(Page-level text extractions)
Start of Block

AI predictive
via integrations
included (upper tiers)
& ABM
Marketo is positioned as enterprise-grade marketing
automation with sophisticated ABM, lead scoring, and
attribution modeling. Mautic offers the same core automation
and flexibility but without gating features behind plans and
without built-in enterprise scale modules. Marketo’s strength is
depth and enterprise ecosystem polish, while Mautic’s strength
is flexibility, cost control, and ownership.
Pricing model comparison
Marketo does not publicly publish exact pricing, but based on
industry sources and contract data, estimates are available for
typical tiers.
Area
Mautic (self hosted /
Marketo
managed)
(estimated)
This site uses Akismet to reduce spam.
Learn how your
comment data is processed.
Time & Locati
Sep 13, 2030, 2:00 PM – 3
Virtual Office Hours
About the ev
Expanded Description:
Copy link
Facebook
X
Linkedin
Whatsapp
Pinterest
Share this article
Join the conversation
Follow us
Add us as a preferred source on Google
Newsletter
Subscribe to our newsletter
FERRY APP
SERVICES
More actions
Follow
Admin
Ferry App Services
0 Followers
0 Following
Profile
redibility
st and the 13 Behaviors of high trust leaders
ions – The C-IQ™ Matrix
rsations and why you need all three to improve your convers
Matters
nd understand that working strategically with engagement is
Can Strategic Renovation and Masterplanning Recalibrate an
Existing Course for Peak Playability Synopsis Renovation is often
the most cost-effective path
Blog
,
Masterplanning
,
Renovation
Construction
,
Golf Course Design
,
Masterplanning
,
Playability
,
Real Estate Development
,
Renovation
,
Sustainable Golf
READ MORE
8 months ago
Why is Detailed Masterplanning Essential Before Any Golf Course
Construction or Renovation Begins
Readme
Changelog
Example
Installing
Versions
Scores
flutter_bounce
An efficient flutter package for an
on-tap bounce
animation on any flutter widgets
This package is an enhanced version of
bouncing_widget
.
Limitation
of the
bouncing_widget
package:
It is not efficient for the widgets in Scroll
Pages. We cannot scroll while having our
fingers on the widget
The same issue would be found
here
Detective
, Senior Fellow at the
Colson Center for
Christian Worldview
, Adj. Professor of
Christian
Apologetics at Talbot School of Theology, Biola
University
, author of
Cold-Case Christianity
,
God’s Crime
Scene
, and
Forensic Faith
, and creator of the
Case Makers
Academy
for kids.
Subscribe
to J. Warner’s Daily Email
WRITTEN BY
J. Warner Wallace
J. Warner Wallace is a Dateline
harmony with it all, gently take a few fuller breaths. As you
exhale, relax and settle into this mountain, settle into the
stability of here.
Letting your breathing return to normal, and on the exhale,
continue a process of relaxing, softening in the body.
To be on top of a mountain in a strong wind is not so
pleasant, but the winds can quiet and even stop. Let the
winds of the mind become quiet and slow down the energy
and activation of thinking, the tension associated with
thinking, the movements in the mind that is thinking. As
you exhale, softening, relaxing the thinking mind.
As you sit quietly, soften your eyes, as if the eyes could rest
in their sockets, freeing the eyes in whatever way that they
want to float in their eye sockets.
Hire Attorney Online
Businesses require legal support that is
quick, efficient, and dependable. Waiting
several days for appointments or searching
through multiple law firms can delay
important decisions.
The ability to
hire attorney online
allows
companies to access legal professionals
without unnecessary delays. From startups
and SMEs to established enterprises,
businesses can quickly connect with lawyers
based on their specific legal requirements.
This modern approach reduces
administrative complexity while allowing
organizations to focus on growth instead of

End of Block

#### [Job item]
Every entry above must be reproduced exactly.

#### [Expected answer]
AI predictive
via integrations
included (upper tiers)
& ABM
Marketo is positioned as enterprise-grade marketing
automation with sophisticated ABM, lead scoring, and
attribution modeling. Mautic offers the same core automation
and flexibility but without gating features behind plans and
without built-in enterprise scale modules. Marketo’s strength is
depth and enterprise ecosystem polish, while Mautic’s strength
is flexibility, cost control, and ownership.
Pricing model comparison
Marketo does not publicly publish exact pricing, but based on
industry sources and contract data, estimates are available for
typical tiers.
Area
Mautic (self hosted /
Marketo
managed)
(estimated)
This site uses Akismet to reduce spam.
Learn how your
comment data is processed.
Time & Locati
Sep 13, 2030, 2:00 PM – 3
Virtual Office Hours
About the ev
Expanded Description:
Copy link
Facebook
X
Linkedin
Whatsapp
Pinterest
Share this article
Join the conversation
Follow us
Add us as a preferred source on Google
Newsletter
Subscribe to our newsletter
FERRY APP
SERVICES
More actions
Follow
Admin
Ferry App Services
0 Followers
0 Following
Profile
redibility
st and the 13 Behaviors of high trust leaders
ions – The C-IQ™ Matrix
rsations and why you need all three to improve your convers
Matters
nd understand that working strategically with engagement is
Can Strategic Renovation and Masterplanning Recalibrate an
Existing Course for Peak Playability Synopsis Renovation is often
the most cost-effective path
Blog
,
Masterplanning
,
Renovation
Construction
,
Golf Course Design
,
Masterplanning
,
Playability
,
Real Estate Development
,
Renovation
,
Sustainable Golf
READ MORE
8 months ago
Why is Detailed Masterplanning Essential Before Any Golf Course
Construction or Renovation Begins
Readme
Changelog
Example
Installing
Versions
Scores
flutter_bounce
An efficient flutter package for an
on-tap bounce
animation on any flutter widgets
This package is an enhanced version of
bouncing_widget
.
Limitation
of the
bouncing_widget
package:
It is not efficient for the widgets in Scroll
Pages. We cannot scroll while having our
fingers on the widget
The same issue would be found
here
Detective
, Senior Fellow at the
Colson Center for
Christian Worldview
, Adj. Professor of
Christian
Apologetics at Talbot School of Theology, Biola
University
, author of
Cold-Case Christianity
,
God’s Crime
Scene
, and
Forensic Faith
, and creator of the
Case Makers
Academy
for kids.
Subscribe
to J. Warner’s Daily Email
WRITTEN BY
J. Warner Wallace
J. Warner Wallace is a Dateline
harmony with it all, gently take a few fuller breaths. As you
exhale, relax and settle into this mountain, settle into the
stability of here.
Letting your breathing return to normal, and on the exhale,
continue a process of relaxing, softening in the body.
To be on top of a mountain in a strong wind is not so
pleasant, but the winds can quiet and even stop. Let the
winds of the mind become quiet and slow down the energy
and activation of thinking, the tension associated with
thinking, the movements in the mind that is thinking. As
you exhale, softening, relaxing the thinking mind.
As you sit quietly, soften your eyes, as if the eyes could rest
in their sockets, freeing the eyes in whatever way that they
want to float in their eye sockets.
Hire Attorney Online
Businesses require legal support that is
quick, efficient, and dependable. Waiting
several days for appointments or searching
through multiple law firms can delay
important decisions.
The ability to
hire attorney online
allows
companies to access legal professionals
without unnecessary delays. From startups
and SMEs to established enterprises,
businesses can quickly connect with lawyers
based on their specific legal requirements.
This modern approach reduces
administrative complexity while allowing
organizations to focus on growth instead of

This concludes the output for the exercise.